**Excerpted passage**
=======
# MAC exchange policy in Singapore?



## neonpeony (Feb 3, 2011)

I always forget to ask every time I drop by an MAC outlet for a spot of retail therapy.. *Is there such thing as an exchange policy* after the item has been swatched *once* and you've got epic serious second thoughts about it's usability/color suitability? Like you could have picked something you can be more comfortable with? 

  	The item in question is M.A.C. Red. It just feels off kilter for me after that home swatching session.
  	I found another red lippy, Ruby Woo, and it goes better with my NW25 skintone. I'm fair, with an olive-yellow undertone from my mom's side.


----------



## BeckyBenett (Mar 9, 2011)
=======
**Problem set**
a) Please sum up the forum thread about MAC's exchange policy in two sentences.
b) According to the forum thread about MAC's exchange policy, which red lipstick suits the poster's skintone better?
c) Carry on the forum thread about MAC's exchange policy from the point where it ends.

**Data extract**
=======
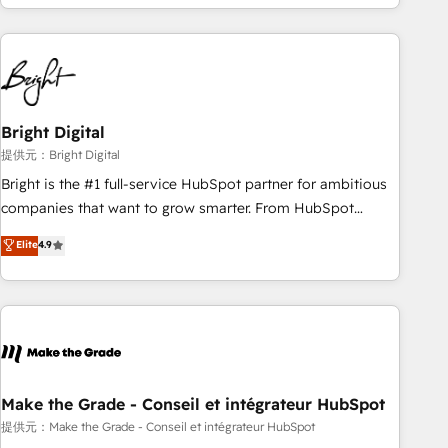
technical agency for a growth problem. Hire a partner built
strategies, utilizing RevOps methodologies. As Latin
to solve both.
America's largest HubSpot partner and a global leader in
education market, we offer unparalleled insights. Operating
in five countries—Brazil, UAE (Abu Dhabi/Dubai/Sharjah),
Mexico, USA, and Portugal—we've executed over a hundred
successful operations. Our approach, rooted in RevOps
Bright Digital
principles, integrates analysis, training, planning, and
提供元：Bright Digital
qualification. Leveraging technology, data analytics, CRM
Bright is the #1 full-service HubSpot partner for ambitious
optimization, and inbound marketing tactics, we focus on
companies that want to grow smarter. From HubSpot
understanding, nurturing, and converting leads. Partner with
onboarding, to training, from developing a new website to
Elite
4.9
us to unlock your business's full potential and achieve
lead generation and digital marketing; we do it all (and with
sustained growth in today's competitive market.
great results)! In short, our services include: - HubSpot
consultancy: onboarding, training, data migration - HubSpot
development: websites, custom modules, integrations -
Marketing & sales solutions: digital marketing, advertising,
campaigns, content and design We connect people, data
and technology to improve customer experiences. With our
Make the Grade - Conseil et intégrateur HubSpot
bright people, exciting ideas and can-do mentality, we
提供元：Make the Grade - Conseil et intégrateur HubSpot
=======
**Answers for this exercise**
a) A poster asks whether MAC outlets in Singapore offer an exchange after an item has been swatched once and the buyer has serious second thoughts about its usability or color suitability. The item is M.A.C. Red, which felt off after a home swatching session, while another red lipstick, Ruby Woo, goes better with the poster's NW25 skintone.

b) Ruby Woo.

c)
im not sure about the exchange policy here. bt i dont think they will take the item once it has been swatched. singapore is pretty strict about such regulations.. even if you have not swatched the item, its usually very problematic to exchange it and they ask so many questions all the time..

  	bt there really is no harm in trying. perhaps go to a counter where the SA knows you so that the chance of returning the purchase is better..


----------



## Nikee (Sep 18, 2012)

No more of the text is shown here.